It is known to provide data processing systems with accelerator hardware operating to accelerate execution of some program subgraphs within a program. As an example, it may be that a program has a particular need to perform a complex operation a large number of times during its normal operation, such as decrypt a large quantity of data from a stream of data using a decryption technique which repeatedly executes the same piece of program code. It is possible that this program code may be written as a sequence of individual program instructions that are sequentially separately executed by a general purpose execution unit. However, it is known to provide special purpose accelerator hardware in such circumstances that can operate to provide hardware support for accelerated execution of such specific processing requirements.
One approach is to add such special purpose accelerated hardware and then add specific instructions to the instruction set of the apparatus to represent the complex operation which is to be performed by the accelerator hardware. As an example, a general purpose instruction set could be augmented by the addition of specific decryption instructions which when encountered would be executed by the decryption acceleration hardware. This approach suffers from a number of disadvantages.
A program written to include the new decryption program instructions in place of the previous sequence of standard program instructions is no longer capable of being executed on a system which does not include the accelerator hardware. Thus, several versions of a computer program may need to be written, tested and maintained, each targeted at different hardware platforms which may or may not contain the hardware accelerator. Furthermore, different versions of a hardware accelerator may be present in different implementations with varying capabilities requiring different programs to be written to reflect those differing capabilities. The special purpose accelerator added to implement the new special purpose instructions also represents a significant design investment and requires the testing and validation for each variant that was produced.
It is also known to provide data processing systems with the capability to examine the stream of program instructions that are being executed to determine if they can be modified/re-ordered or otherwise changed to run in a more efficient fashion. An example is a system which can combine two individual program instructions to form a single fused instruction that results in the same overall processing operation but is able to execute more rapidly. Whilst such systems are effective, the hardware and complexity overhead associated with seeking to identify program instructions that can be safely fused in this way is considerable and a disadvantage.
The article by J. Phillips and S. Vassiliadis, entitled “High-performance 3-1 interlock collapsing ALUs”, IEEE Transactions on computers, 43(3) March 1994, proposes a techniques which employs a 3-input ALU that can collapse up to three dependent instructions, a dependent instruction being an instruction which has an input operand which is dependent on the results of a preceding instruction.
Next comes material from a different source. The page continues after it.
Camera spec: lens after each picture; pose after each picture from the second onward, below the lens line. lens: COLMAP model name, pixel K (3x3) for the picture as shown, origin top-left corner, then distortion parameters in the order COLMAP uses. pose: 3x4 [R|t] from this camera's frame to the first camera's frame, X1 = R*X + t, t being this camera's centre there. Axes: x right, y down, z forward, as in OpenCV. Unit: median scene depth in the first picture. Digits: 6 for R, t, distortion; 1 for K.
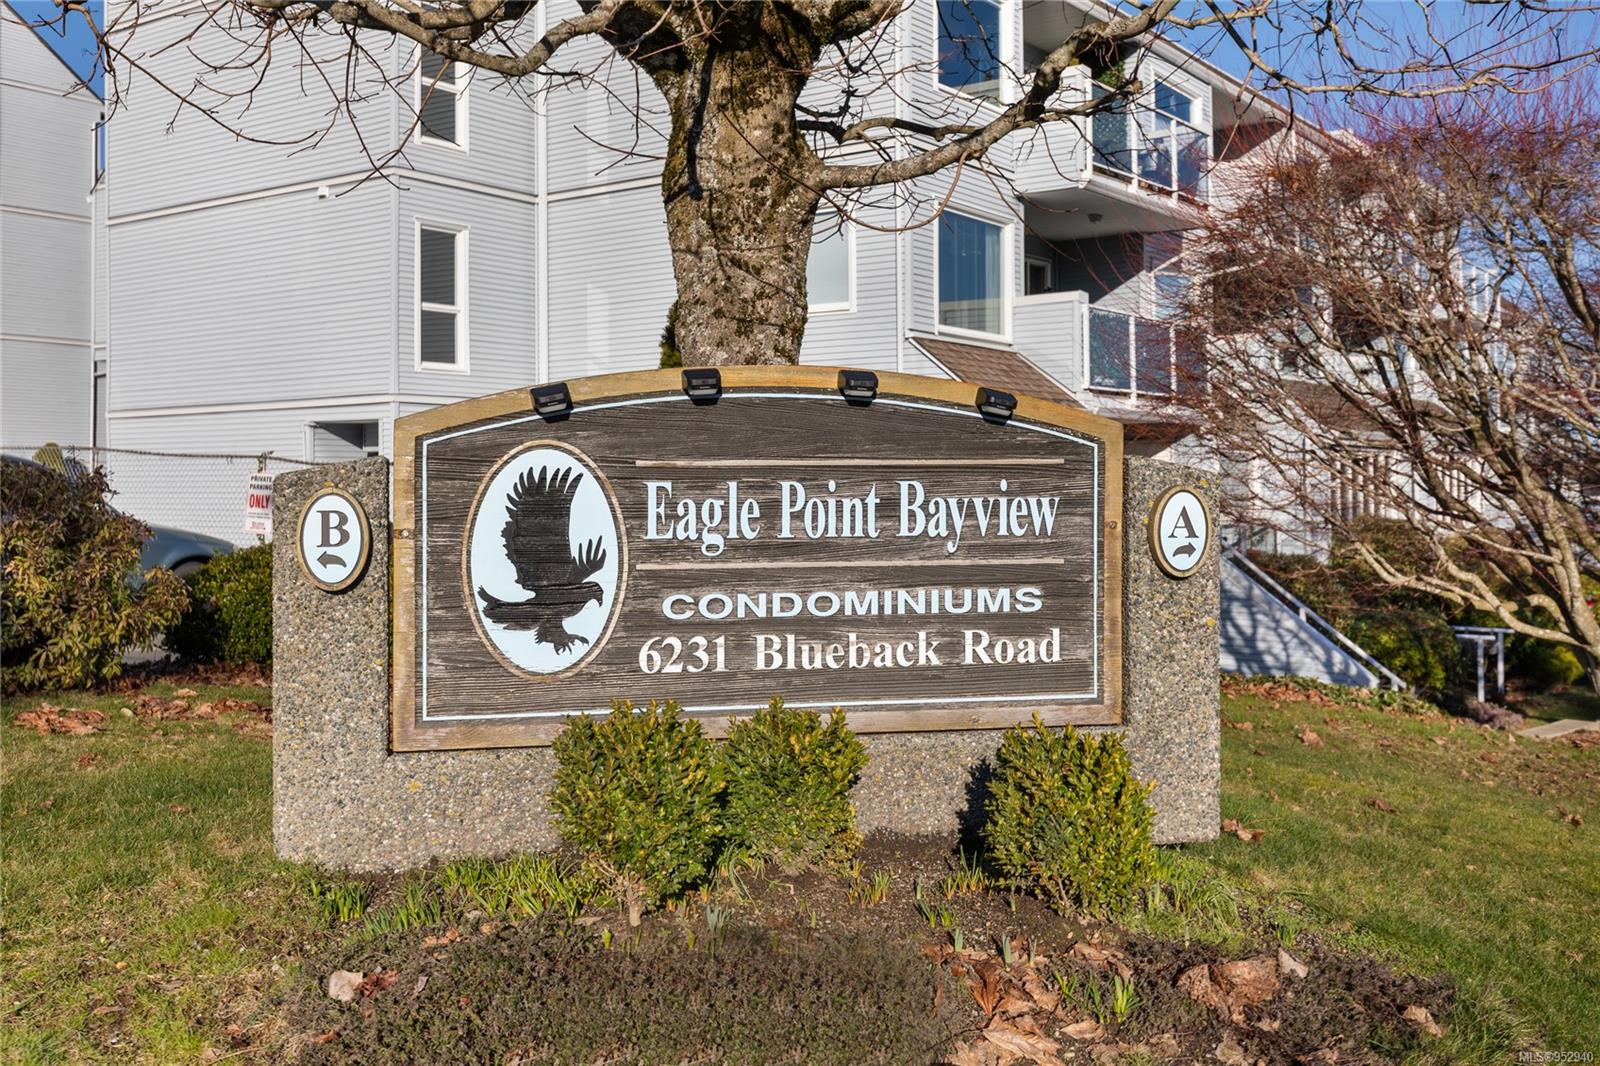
lens RADIAL K [[1520.3, 0, 800.0], [0, 1520.3, 533.0], [0, 0, 1]] dist [0.000556, 0.003407]
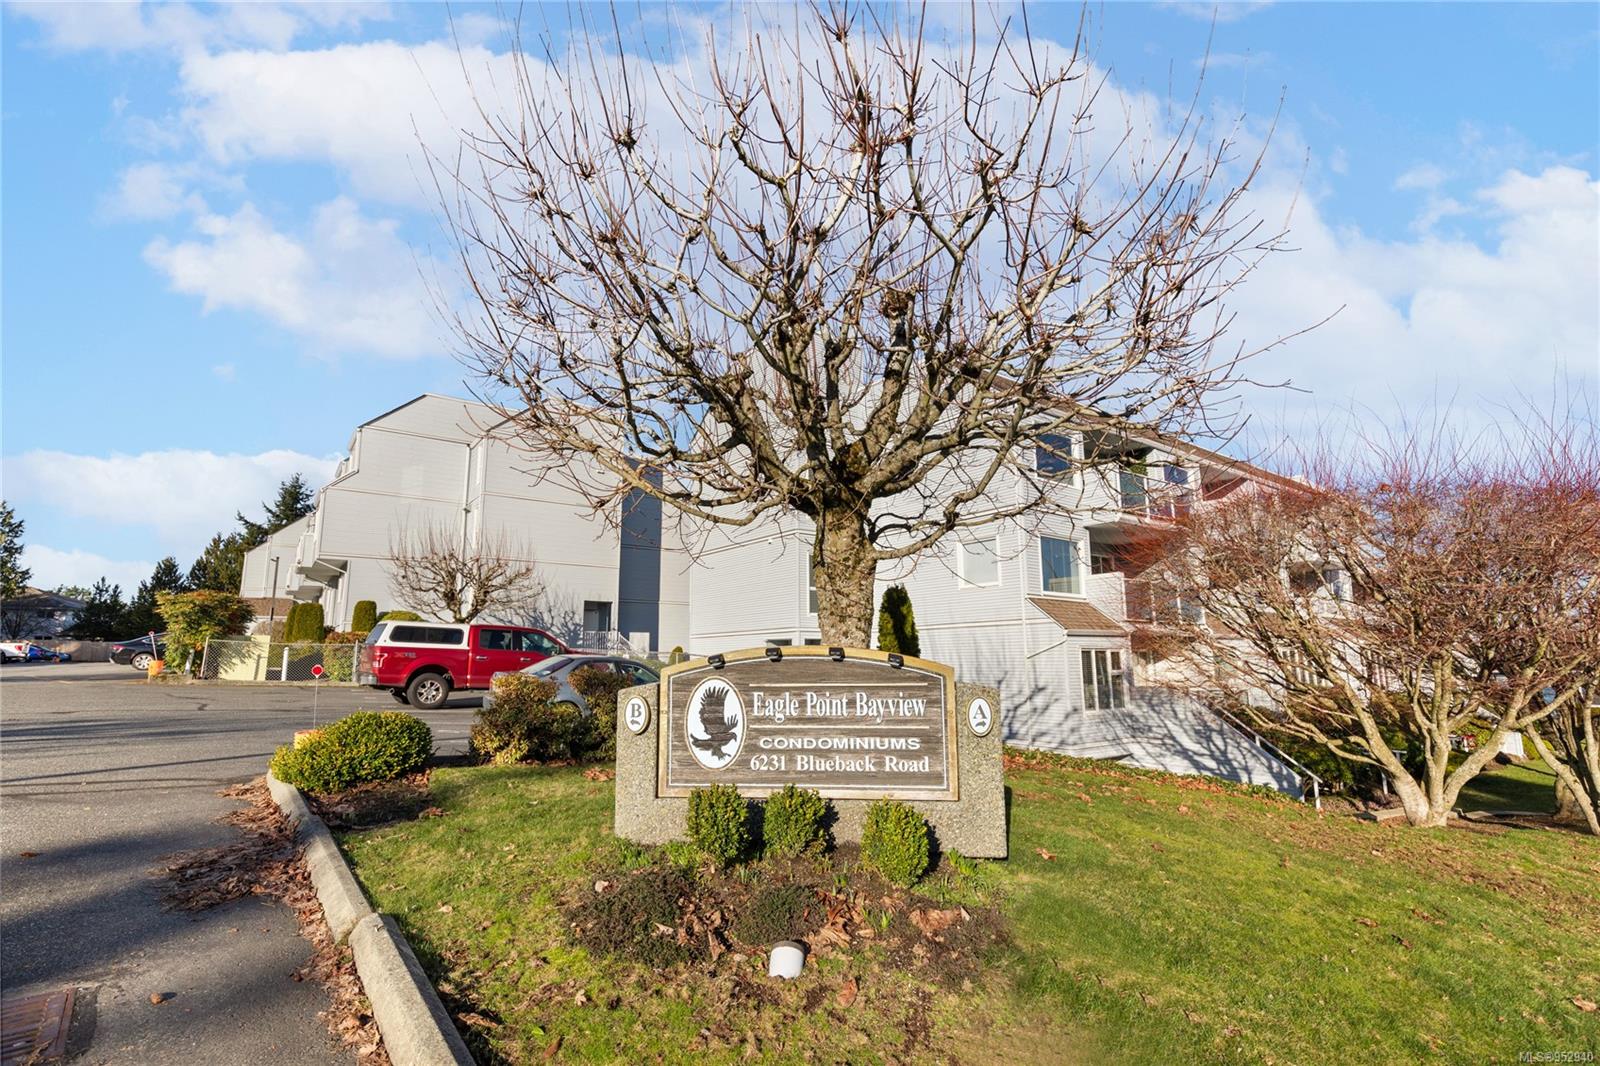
lens RADIAL K [[728.3, 0, 803.0], [0, 728.3, 597.2], [0, 0, 1]] dist [0.008677, -0.000262]
pose [[0.953202, -0.029350, -0.300905, 0.334610], [-0.006471, 0.993068, -0.117360, -0.047644], [0.302264, 0.113815, 0.946405, -0.135421]]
However, this approach has a number of drawbacks, in that only a limited number of dependent instructions can be managed, and the specialised ALU device only allows a specific number of patterns to be catered for.
The article by N. Clark, M. Kudlur, H. Park, S. Mahlke, K. Flautner entitled “Application-Specific Processing on a General-Purpose Core via Transparent Instruction Set Customization”, International Symposium on Microarchitecture (Micro-37)—2004, describes a transparent instruction set customisation technique, in which a subgraph accelerator is used alongside a general purpose processor. Thus, a fixed processor design is maintained and the instructions set is unaltered. In accordance with this technique, subgraphs are identified and control is generated on-the-fly to map and execute data flow subgraphs on the accelerator. This avoids the need to explicitly change the instruction set. Subgraphs in the program can be discovered offline using a compiler, through binary translation, or online using a more heavy-weight dynamic optimiser. The technique proposed in this article allows the mapping of larger data flow subgraphs onto the accelerator, referred to in that article as a Custom Compute Accelerator (CCA). The CCA consists of an array of functional units of predefined patterns. However, the CCA is limited to a maximum number of dependent instructions according to the predefined shape of the CCA and the interconnection network. The CCA must either be sufficiently large to cover all desired subgraphs of the application, or can alternatively be made smaller but for specialised applications.
In the article by S. Yehia and O. Temam, entitled “From sequences of Dependent Instructions to Functions: An approach for Improving Performance without ILP or Speculation”, 31st International Symposium on Computer Architecture, 2004, a technique is proposed for collapsing sequences of dependent instructions on a bit-level configurable device associated with a ripple carry generation network. The technique described is based on configurable look-up tables (LUTs) but the approach proposed in the above article suffers from two major drawbacks. First, the proposed device is similar to a Field Programmable Gate Array (FPGA) because of its fine grain configurability at the bit level. Due to the complex hardware and interconnection network, this bit level approach makes the device too slow. Furthermore, because each bit of the output requires a configuration, the device requires very large configuration which is inefficient. Secondly, the technique proposed for generating the configuration of every output bit requires substantial hardware or software resources and must be done offline with respect to execution.
Given the above, it would be desirable to provide an improved technique for transparent instruction set customisation, which allows the accelerator to execute larger chains of dependent instructions, and which allows a more efficient and straightforward technique for generating configurations for the accelerator.